Seruan tersebut disampaikan Prabowo ketika menyapa sejumlah duta besar negara sahabat yang hadir dalam acara di Balai Pertemuan Pondok Modern (BPPM). Saat menyebut Duta Besar Palestina untuk Indonesia, Abdalfatah A.K. Al-Sattari, suasana langsung bergemuruh oleh tepuk tangan para santri, alumni, dan tamu undangan.
“Free Palestine! Free Palestine! Free Palestine!” seru Prabowo dari atas mimbar. Teriakan tersebut kemudian diikuti serentak oleh para hadirin.

Tak lama berselang, Dubes Abdalfatah A.K. Al-Sattari menghampiri Prabowo dan mengalungkan keffiyeh, kain bermotif khas yang identik dengan Palestina, ke leher Presiden.
Prabowo menerima keffiyeh tersebut. Keduanya kemudian berpelukan di atas panggung di hadapan ribuan santri, alumni, dan tamu undangan sebelum Presiden kembali melanjutkan sambutannya.
Momen itu menjadi bagian penting dalam pidato Prabowo. Presiden kemudian menjelaskan bahwa dirinya teringat dengan kondisi masyarakat Palestina.
“Saya minta maaf. Tadi saya teringat saudara-saudara kita di Palestina,” ujar Prabowo. Ia menyebut masyarakat Palestina menghadapi pembantaian, pengeboman, dan serangan secara terus-menerus.
Menurut Prabowo, kondisi tersebut seharusnya menjadi pengingat bagi Indonesia untuk memperkuat kemampuan bangsa. Ia mengajak para kiai, ulama, pendidik, serta generasi muda untuk bersungguh-sungguh menuntut ilmu dan membangun Indonesia yang kuat.
“Saya kira ini justru yang mendorong kita semua, apalagi para kiai, para ulama, para pendidik di institusi-institusi seperti Gontor ini,” kata Prabowo.

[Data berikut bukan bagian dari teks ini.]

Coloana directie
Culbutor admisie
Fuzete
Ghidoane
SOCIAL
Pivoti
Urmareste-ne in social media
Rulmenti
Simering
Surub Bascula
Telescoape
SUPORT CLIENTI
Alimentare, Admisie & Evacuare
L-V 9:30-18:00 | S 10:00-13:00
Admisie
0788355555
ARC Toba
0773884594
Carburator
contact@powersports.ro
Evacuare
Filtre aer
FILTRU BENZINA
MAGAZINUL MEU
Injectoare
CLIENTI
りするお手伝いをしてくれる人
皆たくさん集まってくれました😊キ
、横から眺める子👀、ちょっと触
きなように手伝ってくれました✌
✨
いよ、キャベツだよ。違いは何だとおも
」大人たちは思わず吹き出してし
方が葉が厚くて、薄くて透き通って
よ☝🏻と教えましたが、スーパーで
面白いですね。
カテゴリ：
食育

Presiden menekankan pentingnya kemauan untuk belajar dan membangun kekuatan nasional. Menurutnya, bangsa yang kuat akan memiliki kemampuan lebih besar dalam menghadapi berbagai tantangan.

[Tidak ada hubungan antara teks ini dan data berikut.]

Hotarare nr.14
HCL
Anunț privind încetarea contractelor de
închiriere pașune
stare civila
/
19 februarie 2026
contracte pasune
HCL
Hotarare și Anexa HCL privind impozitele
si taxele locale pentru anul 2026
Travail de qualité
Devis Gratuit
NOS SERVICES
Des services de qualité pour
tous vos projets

Seruan mengenai Palestina tidak berhenti pada satu momen. Dalam pidatonya setelah menerima keffiyeh, Prabowo kembali meneriakkan “Free Palestine”, yang kembali disambut serentak oleh hadirin.

Dukungan tersebut mendapat respons dari Dubes Palestina. Abdalfatah menyampaikan apresiasi atas dukungan Presiden dan masyarakat Indonesia terhadap Palestina. Ia mengatakan selama berada di Indonesia, dirinya merasakan dukungan yang kuat terhadap perjuangan bangsa Palestina.
Resepsi Kesyukuran 100 Tahun Gontor sendiri menjadi momentum memperingati perjalanan Pondok Modern Darussalam Gontor selama satu abad. Acara tersebut dihadiri Presiden Prabowo, para diplomat negara sahabat, pimpinan Gontor, ulama, tokoh masyarakat, alumni, serta keluarga besar pesantren.
Di tengah peringatan satu abad Gontor, isu Palestina hadir dalam pesan Presiden tentang kepedulian terhadap masyarakat Palestina sekaligus pentingnya memperkuat pendidikan dan kapasitas bangsa Indonesia.
Pesan tersebut kemudian menjadi salah satu bagian yang menonjol dalam rangkaian peringatan 100 tahun Gontor: kepedulian terhadap persoalan internasional disampaikan bersamaan dengan ajakan untuk memperkuat pendidikan dan membangun Indonesia yang tangguh.